The example you see here is the very one that was used in the filming of Herbie Rides Again and Herbie Goes to Monte Carlo – the second and third installments, respectively, in the timeless Disney film franchise. That makes this one of the most instantly recognizable cars ever made. In fact, it is the only car ever invited to leave its tire print in the cement at the landmark Grauman's Chinese Theater in Hollywood.
Aside from its iconic livery, the vehicle was also modified for an actual, literal back-seat driver. The setup is composed of a series of gears and pulleys to allow a stunt driver to sit out of view in the rear seat, making it look as if the car were driving itself. The car was lost for decades before being rediscovered in a warehouse in Florida a few years ago, and now it's been sold.
The star car was offered this week as part of the Treasures from the Dream Factory auction, held by Bonhams and Turner Classic Movies in New York. The winning bid, according to the records at Sports Car Market, makes this the most valuable Beetle ever sold at auction, narrowly beating the US$82,500(S$116,200) paid for a flawless '55 cabrio at Amelia Island in 2014. This very same Herbie (verified by its chassis number) sold less than a year ago on eBay for US$55,200(S$77,755) – which makes this a rather profitable turnaround for the consigner.

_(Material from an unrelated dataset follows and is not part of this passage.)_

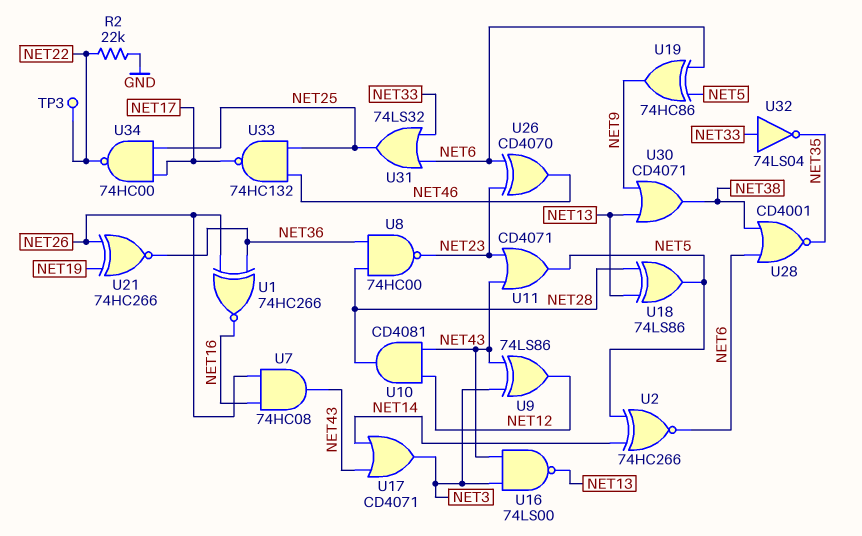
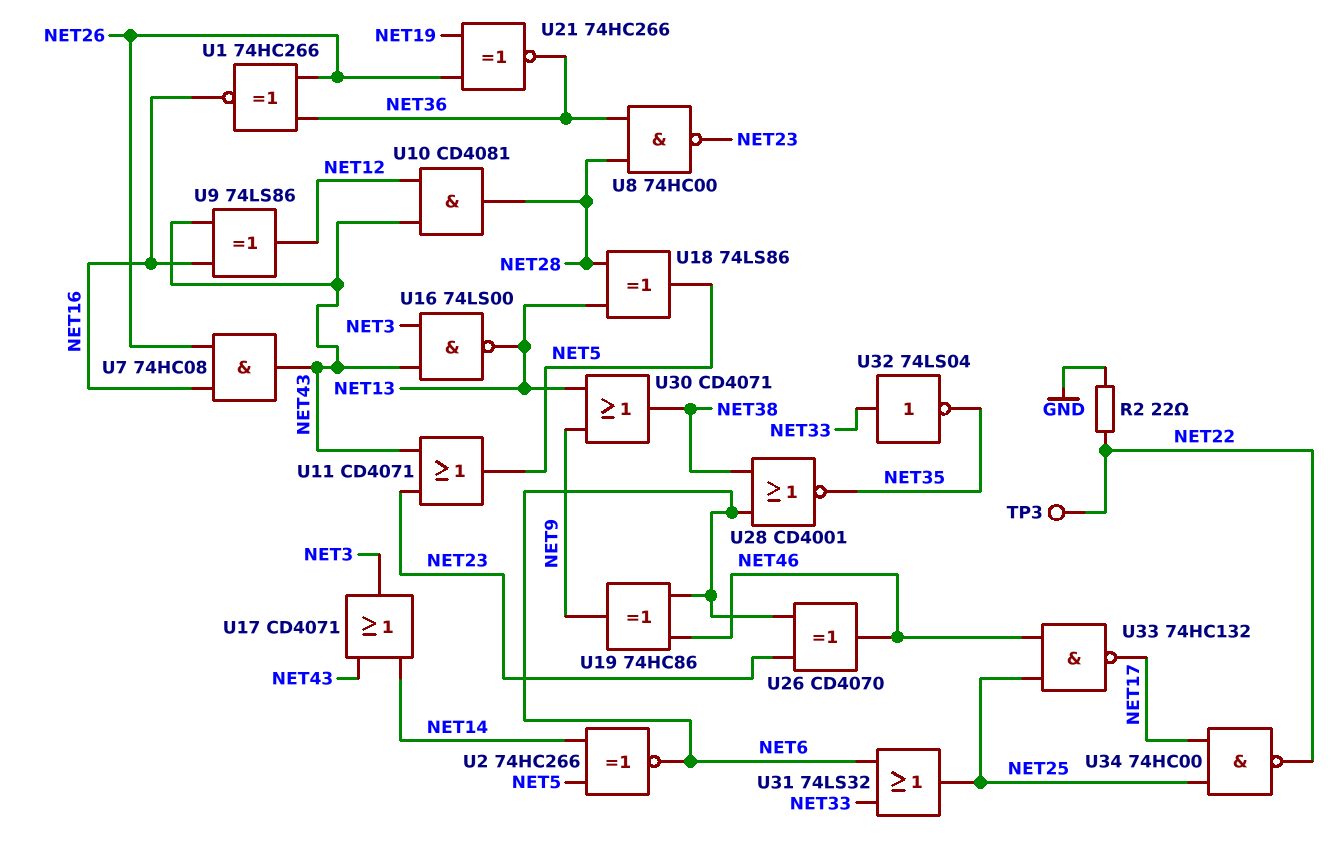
R2: 22k (GND, NET22) -> 22 (GND, NET22)
U9: XOR 74LS86 (in NET3, in NET43, out NET12) -> XOR 74LS86 (in NET16, in NET43, out NET12)
U19: XOR 74HC86 (in NET5, in NET6, out NET9) -> XOR 74HC86 (in NET6, in NET46, out NET9)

Most of the other lots in the movie memorabilia auction would be of little interest to automotive enthusiasts. However, the event also saw the racing suit that Steve McQueen wore in the filming of Le Mans sell for US$425,000(S$598,660) – far exceeding the US$200,000-300,000 it was expected to fetch ahead of the sale. The top lot of the day, however, was the blue gingham plaid dress worn by Judy Garland as Dorothy in The Wizard of Oz, which sold for US$1.56 million(S$2.2m) - a little more than half the price paid previously for the lion costume from the same film.